TASK OBJECTIVE :: Collect every line in the material that contains the string "transform" and list each one in full.
========================================================================
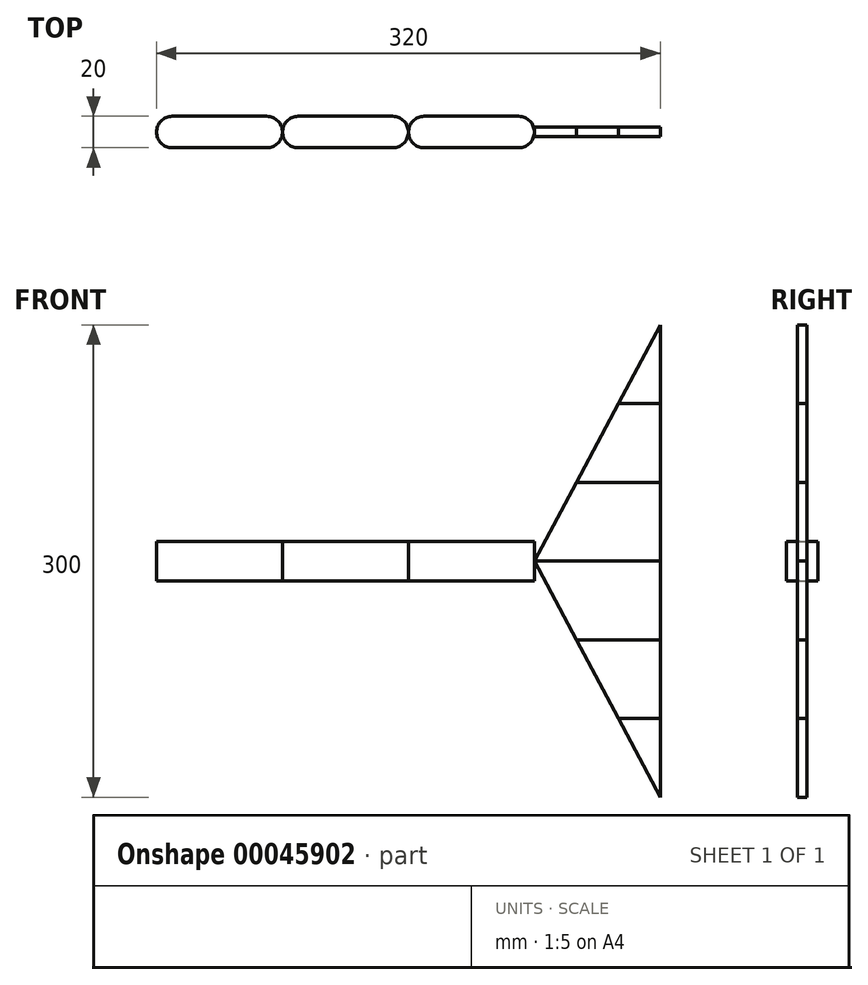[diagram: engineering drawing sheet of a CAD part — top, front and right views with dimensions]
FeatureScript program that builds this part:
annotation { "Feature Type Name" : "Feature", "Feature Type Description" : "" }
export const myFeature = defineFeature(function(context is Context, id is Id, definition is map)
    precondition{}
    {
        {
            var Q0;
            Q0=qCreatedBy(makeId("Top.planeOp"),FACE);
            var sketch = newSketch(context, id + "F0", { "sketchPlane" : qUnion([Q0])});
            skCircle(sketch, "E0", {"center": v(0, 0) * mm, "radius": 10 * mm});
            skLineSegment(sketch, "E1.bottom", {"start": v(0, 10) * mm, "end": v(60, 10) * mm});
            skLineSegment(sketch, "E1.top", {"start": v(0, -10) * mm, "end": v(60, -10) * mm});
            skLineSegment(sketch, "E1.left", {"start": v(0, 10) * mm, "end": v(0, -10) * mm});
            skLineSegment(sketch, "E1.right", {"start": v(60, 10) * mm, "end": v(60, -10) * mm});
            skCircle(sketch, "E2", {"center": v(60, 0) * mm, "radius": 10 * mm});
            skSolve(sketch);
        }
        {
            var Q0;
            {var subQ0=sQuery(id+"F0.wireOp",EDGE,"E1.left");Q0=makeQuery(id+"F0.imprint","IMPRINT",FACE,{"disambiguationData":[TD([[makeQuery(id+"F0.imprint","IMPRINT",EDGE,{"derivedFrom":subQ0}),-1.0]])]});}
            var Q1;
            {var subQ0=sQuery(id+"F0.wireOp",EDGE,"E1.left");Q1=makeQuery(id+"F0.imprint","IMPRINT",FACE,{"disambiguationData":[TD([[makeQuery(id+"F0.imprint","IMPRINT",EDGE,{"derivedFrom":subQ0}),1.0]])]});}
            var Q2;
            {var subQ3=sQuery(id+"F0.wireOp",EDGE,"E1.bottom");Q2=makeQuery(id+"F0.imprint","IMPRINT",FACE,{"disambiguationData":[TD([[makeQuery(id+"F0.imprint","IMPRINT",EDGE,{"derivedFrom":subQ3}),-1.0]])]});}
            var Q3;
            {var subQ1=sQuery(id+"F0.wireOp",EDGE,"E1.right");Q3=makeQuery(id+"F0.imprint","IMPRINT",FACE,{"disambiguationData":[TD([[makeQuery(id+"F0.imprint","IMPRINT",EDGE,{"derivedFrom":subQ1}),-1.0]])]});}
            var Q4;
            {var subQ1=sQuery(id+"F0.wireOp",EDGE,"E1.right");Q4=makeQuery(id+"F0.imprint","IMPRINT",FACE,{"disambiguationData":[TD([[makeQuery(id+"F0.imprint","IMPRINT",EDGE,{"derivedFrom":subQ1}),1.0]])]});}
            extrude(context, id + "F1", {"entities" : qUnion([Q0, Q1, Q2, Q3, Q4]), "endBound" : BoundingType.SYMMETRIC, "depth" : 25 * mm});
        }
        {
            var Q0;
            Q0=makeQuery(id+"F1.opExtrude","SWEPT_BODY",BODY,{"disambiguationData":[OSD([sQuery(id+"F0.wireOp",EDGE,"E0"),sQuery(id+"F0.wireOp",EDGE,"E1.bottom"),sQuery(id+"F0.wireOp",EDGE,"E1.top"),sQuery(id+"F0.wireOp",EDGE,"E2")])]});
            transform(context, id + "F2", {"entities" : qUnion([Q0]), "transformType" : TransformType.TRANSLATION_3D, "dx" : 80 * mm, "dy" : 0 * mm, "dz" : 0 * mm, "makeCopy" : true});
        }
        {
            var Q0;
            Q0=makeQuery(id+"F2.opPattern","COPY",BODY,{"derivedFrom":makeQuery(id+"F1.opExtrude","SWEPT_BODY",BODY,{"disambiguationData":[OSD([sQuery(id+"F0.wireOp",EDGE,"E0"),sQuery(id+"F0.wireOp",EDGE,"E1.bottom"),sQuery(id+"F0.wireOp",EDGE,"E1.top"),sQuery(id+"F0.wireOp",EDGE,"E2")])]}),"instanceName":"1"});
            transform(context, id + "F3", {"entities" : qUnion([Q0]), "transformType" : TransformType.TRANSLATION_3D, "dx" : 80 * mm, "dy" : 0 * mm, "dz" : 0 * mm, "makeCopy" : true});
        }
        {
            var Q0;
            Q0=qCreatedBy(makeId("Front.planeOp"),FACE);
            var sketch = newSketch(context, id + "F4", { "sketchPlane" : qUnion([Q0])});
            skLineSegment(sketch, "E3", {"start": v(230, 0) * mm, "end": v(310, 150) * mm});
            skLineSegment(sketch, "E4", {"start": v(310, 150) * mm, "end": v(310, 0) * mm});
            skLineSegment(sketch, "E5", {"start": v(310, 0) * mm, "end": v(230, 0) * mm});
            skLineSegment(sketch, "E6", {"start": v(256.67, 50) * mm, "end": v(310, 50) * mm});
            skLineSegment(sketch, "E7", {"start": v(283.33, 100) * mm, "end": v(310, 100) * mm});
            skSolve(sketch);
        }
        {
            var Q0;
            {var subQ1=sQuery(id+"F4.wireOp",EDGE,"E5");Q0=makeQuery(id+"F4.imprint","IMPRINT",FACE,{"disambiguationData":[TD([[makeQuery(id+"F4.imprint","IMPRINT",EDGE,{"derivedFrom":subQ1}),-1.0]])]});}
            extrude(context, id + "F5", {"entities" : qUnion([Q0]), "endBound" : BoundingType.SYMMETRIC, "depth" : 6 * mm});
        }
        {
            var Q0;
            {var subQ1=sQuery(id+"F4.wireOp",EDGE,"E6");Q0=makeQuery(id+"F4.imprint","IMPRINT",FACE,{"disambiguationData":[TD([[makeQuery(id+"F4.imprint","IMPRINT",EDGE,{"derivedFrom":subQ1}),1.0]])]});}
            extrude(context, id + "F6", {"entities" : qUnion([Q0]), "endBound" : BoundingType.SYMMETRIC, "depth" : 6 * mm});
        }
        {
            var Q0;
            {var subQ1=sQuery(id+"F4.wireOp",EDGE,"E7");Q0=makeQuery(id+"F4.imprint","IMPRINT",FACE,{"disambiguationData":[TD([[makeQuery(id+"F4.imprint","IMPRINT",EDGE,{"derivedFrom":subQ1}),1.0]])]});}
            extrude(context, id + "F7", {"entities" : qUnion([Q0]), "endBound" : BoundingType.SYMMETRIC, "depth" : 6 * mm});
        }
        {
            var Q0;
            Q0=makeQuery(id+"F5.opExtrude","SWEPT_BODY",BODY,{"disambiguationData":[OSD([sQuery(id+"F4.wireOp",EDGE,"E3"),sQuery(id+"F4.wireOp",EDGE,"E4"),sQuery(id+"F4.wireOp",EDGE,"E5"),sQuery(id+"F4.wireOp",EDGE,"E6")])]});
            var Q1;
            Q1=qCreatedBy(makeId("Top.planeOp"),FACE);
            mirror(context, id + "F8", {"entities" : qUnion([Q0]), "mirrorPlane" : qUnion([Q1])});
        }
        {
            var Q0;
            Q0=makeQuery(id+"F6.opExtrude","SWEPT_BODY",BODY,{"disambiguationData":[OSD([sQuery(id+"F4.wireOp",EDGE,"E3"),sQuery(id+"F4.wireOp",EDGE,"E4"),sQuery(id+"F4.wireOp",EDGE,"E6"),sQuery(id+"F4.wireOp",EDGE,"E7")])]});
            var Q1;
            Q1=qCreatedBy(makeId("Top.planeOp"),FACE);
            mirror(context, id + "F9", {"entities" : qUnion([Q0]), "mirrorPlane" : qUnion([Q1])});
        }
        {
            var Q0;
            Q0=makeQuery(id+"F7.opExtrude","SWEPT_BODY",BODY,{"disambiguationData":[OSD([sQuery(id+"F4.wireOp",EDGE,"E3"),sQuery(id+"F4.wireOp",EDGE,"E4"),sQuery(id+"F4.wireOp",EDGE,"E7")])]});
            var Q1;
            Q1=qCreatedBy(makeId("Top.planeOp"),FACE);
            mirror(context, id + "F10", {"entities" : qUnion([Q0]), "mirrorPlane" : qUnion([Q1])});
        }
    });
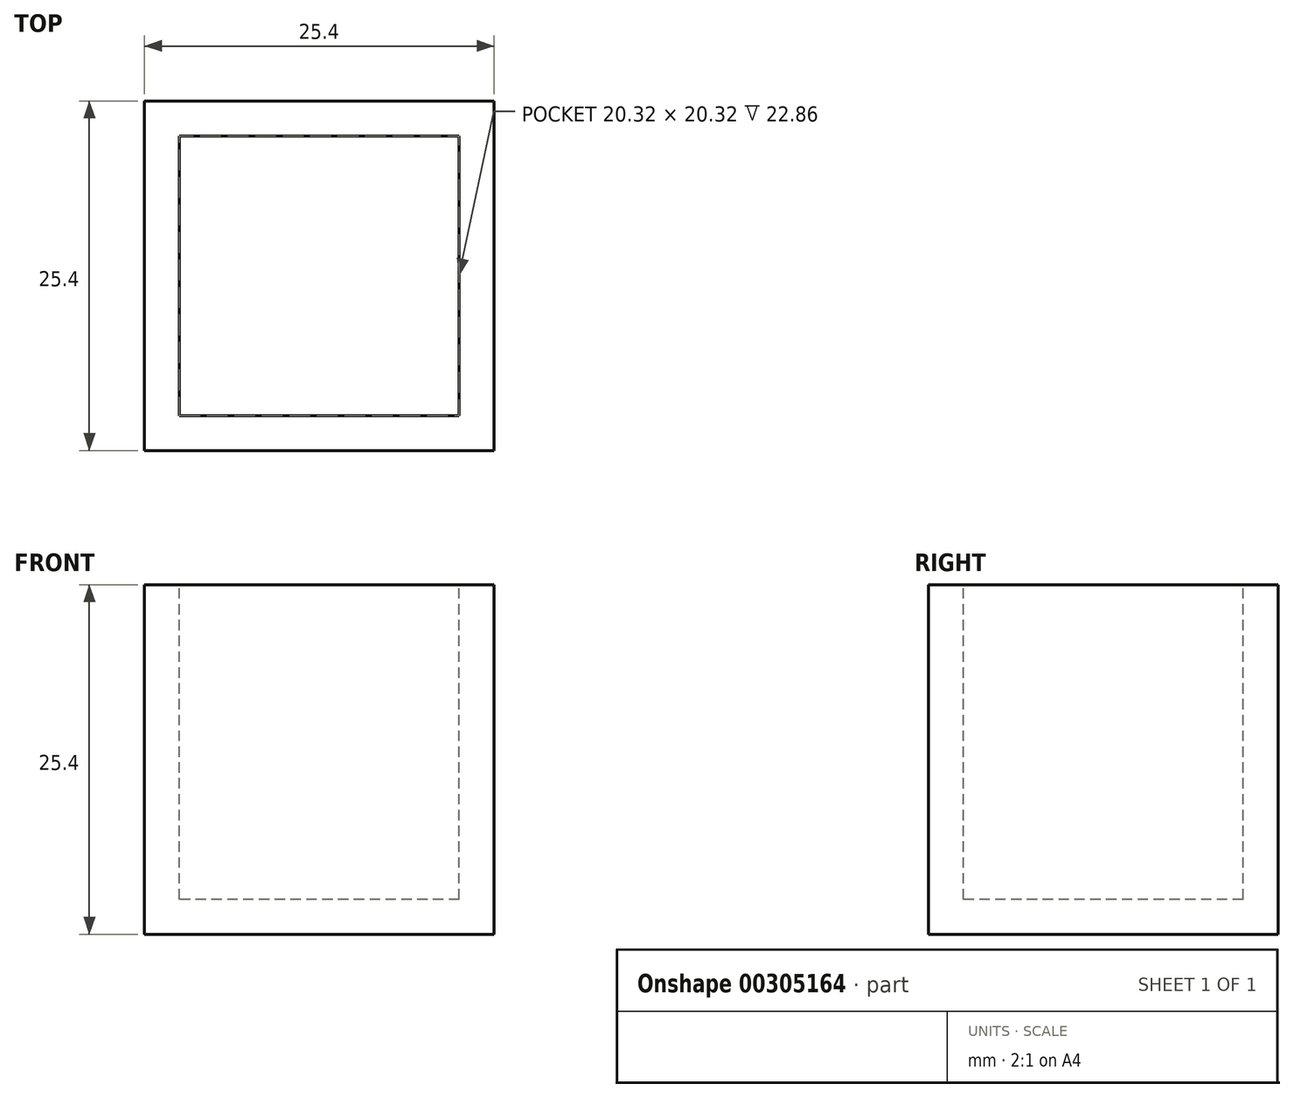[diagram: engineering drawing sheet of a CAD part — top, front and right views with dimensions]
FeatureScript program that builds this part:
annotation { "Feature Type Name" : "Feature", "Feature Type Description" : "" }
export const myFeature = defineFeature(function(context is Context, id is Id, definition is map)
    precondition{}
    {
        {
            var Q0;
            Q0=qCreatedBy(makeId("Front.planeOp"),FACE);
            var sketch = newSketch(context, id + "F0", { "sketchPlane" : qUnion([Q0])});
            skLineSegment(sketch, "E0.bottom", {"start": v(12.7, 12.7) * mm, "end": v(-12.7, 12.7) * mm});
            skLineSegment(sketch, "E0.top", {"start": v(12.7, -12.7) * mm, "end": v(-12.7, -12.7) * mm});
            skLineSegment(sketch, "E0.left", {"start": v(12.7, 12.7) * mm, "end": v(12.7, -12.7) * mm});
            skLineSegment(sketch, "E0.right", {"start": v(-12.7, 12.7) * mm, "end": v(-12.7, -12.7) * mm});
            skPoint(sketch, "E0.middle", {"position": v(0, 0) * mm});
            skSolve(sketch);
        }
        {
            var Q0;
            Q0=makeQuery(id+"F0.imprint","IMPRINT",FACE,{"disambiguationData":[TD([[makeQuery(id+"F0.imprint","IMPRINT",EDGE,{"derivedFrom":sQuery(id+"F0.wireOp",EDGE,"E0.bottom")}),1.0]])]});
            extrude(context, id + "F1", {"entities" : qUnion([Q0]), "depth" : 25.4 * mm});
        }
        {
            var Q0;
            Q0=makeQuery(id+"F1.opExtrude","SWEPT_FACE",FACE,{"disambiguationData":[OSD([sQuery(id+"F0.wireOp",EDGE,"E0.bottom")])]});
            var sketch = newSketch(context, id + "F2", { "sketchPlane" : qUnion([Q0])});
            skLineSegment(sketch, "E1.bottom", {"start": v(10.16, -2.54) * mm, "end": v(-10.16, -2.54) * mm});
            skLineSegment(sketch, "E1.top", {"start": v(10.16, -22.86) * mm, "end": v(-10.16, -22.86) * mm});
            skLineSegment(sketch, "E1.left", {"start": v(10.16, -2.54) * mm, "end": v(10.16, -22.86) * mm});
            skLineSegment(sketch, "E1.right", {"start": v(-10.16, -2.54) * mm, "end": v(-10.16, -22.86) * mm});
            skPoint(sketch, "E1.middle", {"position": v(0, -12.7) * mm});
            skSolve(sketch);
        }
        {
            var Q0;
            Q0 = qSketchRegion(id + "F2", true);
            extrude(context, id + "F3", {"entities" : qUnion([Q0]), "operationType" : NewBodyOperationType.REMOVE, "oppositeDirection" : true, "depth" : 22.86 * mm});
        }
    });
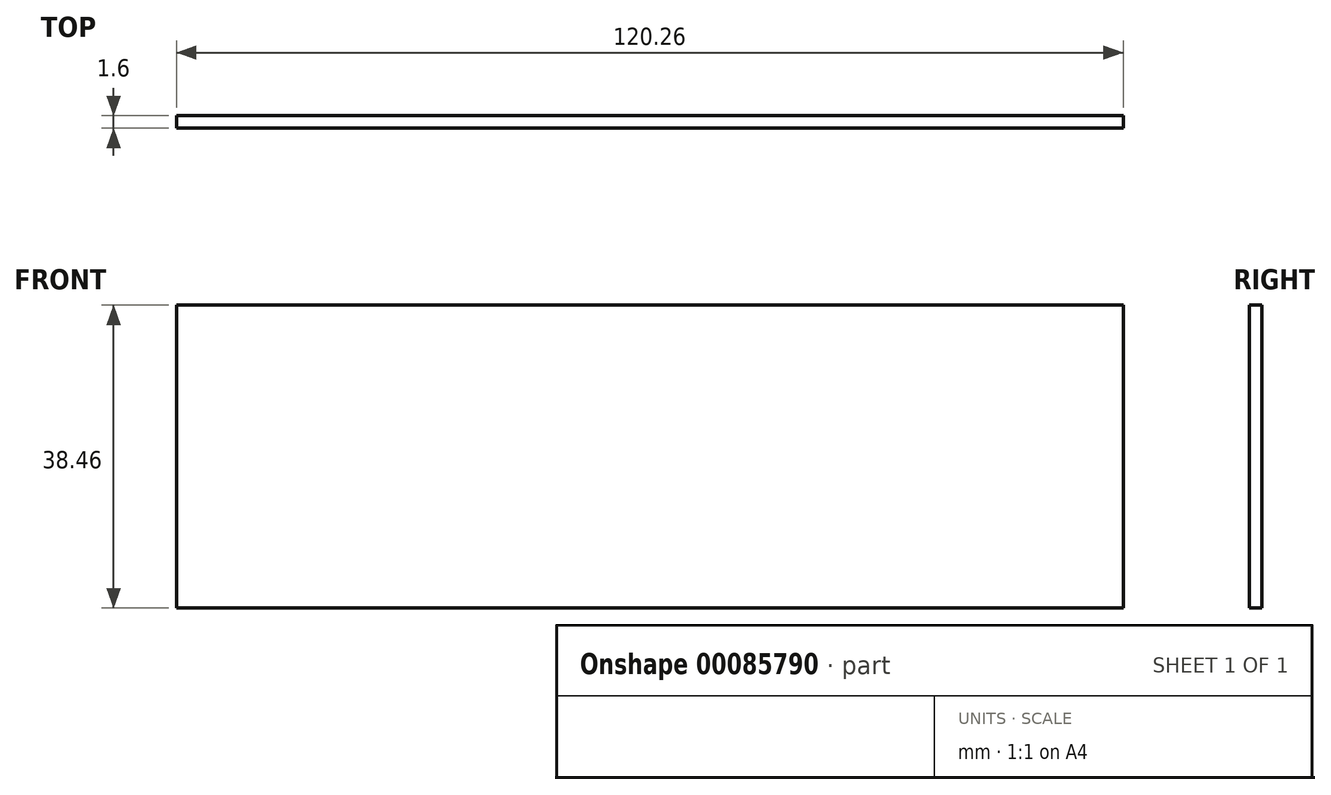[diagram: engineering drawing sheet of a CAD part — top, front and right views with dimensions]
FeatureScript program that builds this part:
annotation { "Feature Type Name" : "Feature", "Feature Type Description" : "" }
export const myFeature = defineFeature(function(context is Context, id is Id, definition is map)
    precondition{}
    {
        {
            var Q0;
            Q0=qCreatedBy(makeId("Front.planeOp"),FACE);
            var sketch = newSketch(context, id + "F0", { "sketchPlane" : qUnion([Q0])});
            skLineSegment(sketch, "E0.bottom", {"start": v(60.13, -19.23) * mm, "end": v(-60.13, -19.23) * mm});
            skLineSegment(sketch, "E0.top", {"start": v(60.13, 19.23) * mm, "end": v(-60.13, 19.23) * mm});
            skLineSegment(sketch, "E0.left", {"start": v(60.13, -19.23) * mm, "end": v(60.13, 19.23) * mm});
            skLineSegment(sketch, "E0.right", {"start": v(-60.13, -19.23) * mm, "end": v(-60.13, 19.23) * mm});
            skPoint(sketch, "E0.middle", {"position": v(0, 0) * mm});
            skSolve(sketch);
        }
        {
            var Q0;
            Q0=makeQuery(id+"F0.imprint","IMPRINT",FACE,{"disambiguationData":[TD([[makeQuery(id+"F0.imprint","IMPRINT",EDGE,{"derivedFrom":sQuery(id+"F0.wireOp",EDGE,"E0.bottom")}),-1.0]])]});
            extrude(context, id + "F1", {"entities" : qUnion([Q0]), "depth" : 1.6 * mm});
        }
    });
========================================================================
IN RESPONSE ::
            transform(context, id + "F2", {"entities" : qUnion([Q0]), "transformType" : TransformType.TRANSLATION_3D, "dx" : 80 * mm, "dy" : 0 * mm, "dz" : 0 * mm, "makeCopy" : true});
            transform(context, id + "F3", {"entities" : qUnion([Q0]), "transformType" : TransformType.TRANSLATION_3D, "dx" : 80 * mm, "dy" : 0 * mm, "dz" : 0 * mm, "makeCopy" : true});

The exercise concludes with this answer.